Reproduce the passage of the tiny poodle forum thread from "## Tiny Poodles" up to and including "transportation like you do.", word for word.

EXCERPT:
__________________________________________________

So it looks like it is going to be a lot of work to get this one acclimated to the grooming life of a poodle!


----------



## Tiny Poodles

Viking Queen said:


> You are so experienced at this very tiny poodle stuff I don't think you will have any problems knowing when the time is right to take her home. I am so very excited for you and remember so very well when you brought Timi home.
> 
> 
> 
> I fully understand your size requirements due to life in a big bustling city and how you have to transport them. I don't know how you manage the logistics of living in a big city like you do. I grew up in Minneapolis/St. Paul, a city of several million people but we did not have to rely on public transportation like you do.

__________________________________________________

SUPPLIED INFORMATION:
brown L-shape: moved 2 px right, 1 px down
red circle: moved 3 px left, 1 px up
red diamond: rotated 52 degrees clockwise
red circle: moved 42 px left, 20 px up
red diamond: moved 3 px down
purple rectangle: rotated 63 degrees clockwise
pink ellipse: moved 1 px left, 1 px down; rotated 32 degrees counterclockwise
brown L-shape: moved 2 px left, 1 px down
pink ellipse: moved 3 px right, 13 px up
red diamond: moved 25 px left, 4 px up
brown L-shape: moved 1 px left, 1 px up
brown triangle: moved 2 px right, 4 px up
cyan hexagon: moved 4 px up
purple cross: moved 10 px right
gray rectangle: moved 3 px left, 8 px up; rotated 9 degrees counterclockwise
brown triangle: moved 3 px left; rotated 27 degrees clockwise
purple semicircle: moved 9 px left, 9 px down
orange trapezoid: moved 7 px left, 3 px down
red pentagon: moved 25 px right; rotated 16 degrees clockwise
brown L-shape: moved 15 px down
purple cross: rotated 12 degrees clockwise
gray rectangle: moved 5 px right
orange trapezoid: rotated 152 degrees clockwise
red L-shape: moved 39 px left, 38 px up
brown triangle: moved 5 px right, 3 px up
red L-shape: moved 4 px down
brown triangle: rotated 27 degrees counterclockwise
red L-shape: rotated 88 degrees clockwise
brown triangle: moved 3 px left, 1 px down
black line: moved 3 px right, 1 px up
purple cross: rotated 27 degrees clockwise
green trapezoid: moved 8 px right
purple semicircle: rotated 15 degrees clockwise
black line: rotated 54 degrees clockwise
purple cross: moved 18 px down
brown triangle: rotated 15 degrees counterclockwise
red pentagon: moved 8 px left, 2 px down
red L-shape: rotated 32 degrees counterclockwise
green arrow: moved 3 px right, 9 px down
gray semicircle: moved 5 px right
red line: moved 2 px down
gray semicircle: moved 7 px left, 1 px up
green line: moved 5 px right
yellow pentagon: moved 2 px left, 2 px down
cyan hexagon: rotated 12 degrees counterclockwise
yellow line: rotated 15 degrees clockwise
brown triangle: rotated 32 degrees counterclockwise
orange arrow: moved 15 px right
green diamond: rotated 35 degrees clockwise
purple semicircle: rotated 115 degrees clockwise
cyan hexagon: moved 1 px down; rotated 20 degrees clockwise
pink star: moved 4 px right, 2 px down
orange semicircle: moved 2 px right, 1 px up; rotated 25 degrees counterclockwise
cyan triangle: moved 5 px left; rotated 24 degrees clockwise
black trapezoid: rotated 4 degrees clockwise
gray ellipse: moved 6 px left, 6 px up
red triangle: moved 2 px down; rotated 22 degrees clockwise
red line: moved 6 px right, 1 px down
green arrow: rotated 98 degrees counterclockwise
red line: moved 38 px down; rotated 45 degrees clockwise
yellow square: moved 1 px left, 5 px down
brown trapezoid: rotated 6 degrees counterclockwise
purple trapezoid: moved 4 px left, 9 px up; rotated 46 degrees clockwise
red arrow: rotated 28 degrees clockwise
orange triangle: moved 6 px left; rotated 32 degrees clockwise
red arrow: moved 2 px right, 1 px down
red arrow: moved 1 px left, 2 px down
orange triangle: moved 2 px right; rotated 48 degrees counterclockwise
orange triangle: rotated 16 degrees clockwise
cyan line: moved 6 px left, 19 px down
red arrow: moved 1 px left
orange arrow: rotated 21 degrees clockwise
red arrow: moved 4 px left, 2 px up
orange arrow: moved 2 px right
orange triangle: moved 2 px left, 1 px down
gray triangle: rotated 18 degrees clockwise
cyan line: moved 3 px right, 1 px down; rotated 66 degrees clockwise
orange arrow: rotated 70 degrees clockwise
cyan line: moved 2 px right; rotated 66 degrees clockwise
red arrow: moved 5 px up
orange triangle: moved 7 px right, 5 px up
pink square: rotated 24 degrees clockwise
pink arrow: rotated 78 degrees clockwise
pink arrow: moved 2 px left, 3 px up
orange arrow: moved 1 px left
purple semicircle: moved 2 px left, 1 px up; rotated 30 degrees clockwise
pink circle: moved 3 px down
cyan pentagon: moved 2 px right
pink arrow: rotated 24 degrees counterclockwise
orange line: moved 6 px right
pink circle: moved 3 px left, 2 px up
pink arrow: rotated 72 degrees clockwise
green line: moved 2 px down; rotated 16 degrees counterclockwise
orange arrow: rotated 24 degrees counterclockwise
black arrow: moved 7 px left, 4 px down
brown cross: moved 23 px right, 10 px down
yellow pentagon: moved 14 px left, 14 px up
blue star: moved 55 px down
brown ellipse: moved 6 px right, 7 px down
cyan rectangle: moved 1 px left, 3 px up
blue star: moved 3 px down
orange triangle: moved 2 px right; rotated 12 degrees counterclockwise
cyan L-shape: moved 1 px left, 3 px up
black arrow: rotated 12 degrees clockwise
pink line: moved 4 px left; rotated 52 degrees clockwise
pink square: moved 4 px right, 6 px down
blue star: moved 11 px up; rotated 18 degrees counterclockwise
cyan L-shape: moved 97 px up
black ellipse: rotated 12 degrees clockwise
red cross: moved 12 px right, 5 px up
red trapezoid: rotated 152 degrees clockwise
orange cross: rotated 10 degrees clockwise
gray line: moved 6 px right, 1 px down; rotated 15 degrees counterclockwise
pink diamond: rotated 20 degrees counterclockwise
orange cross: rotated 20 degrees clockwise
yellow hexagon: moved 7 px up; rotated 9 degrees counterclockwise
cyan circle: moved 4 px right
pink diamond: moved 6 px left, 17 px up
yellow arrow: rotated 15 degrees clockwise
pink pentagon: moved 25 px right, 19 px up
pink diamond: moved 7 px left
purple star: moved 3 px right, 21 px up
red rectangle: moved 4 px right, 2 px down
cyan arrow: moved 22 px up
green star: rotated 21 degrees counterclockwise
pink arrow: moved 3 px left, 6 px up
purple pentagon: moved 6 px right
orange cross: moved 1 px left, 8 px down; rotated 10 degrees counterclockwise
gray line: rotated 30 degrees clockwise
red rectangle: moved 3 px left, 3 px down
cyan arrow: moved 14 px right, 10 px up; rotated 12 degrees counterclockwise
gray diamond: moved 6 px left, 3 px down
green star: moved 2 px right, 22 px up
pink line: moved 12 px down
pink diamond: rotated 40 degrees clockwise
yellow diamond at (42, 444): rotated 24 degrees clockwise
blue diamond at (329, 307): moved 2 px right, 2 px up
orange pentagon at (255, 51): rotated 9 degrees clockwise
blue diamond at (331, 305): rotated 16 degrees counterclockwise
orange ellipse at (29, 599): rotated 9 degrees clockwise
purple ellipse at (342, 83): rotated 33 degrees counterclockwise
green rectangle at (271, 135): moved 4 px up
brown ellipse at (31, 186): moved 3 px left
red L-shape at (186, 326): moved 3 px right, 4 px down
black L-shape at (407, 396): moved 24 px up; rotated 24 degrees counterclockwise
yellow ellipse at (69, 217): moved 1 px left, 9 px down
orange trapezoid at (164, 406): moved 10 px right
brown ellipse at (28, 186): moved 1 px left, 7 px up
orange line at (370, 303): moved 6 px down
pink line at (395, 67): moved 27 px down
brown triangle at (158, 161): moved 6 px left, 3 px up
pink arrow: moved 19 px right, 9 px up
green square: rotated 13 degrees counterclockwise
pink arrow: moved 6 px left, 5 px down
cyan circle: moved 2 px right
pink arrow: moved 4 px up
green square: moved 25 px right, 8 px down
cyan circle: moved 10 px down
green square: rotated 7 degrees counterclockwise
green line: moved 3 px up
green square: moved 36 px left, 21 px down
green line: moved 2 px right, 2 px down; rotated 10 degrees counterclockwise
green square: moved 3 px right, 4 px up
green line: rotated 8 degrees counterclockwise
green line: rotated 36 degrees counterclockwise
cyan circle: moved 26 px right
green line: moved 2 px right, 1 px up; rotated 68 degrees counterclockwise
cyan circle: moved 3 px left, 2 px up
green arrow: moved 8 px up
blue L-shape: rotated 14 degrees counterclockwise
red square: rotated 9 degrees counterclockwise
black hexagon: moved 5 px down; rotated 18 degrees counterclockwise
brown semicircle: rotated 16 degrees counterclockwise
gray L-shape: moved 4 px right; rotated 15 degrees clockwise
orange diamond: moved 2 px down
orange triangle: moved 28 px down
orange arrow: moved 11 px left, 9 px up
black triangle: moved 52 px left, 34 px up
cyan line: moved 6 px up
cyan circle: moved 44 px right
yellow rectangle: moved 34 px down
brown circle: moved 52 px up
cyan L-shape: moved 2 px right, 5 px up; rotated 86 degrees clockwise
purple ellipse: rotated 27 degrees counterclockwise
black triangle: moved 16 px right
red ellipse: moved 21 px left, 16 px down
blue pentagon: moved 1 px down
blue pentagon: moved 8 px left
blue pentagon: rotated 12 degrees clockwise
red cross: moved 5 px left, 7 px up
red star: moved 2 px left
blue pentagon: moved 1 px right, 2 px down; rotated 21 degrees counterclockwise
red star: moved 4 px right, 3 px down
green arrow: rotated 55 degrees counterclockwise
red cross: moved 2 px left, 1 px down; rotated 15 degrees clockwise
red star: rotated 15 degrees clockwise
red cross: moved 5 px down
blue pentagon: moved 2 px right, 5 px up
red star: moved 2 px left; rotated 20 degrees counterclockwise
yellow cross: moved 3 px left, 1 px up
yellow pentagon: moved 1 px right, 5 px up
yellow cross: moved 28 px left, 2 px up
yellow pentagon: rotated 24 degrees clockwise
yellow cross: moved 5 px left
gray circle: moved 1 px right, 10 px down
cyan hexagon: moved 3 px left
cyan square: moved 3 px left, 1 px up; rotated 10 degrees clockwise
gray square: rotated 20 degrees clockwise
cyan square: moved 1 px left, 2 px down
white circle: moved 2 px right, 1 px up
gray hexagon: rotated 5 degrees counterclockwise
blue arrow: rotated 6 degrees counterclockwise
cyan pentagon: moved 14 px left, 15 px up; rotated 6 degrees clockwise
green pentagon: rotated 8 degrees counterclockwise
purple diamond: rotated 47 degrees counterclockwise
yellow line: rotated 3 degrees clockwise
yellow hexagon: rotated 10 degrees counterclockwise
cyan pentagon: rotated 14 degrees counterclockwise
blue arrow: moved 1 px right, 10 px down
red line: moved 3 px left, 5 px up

__________________________________________________

WRITTEN SOLUTION:
## Tiny Poodles

Viking Queen said:


> You are so experienced at this very tiny poodle stuff I don't think you will have any problems knowing when the time is right to take her home. I am so very excited for you and remember so very well when you brought Timi home.
> 
> 
> 
> I fully understand your size requirements due to life in a big bustling city and how you have to transport them. I don't know how you manage the logistics of living in a big city like you do. I grew up in Minneapolis/St. Paul, a city of several million people but we did not have to rely on public transportation like you do.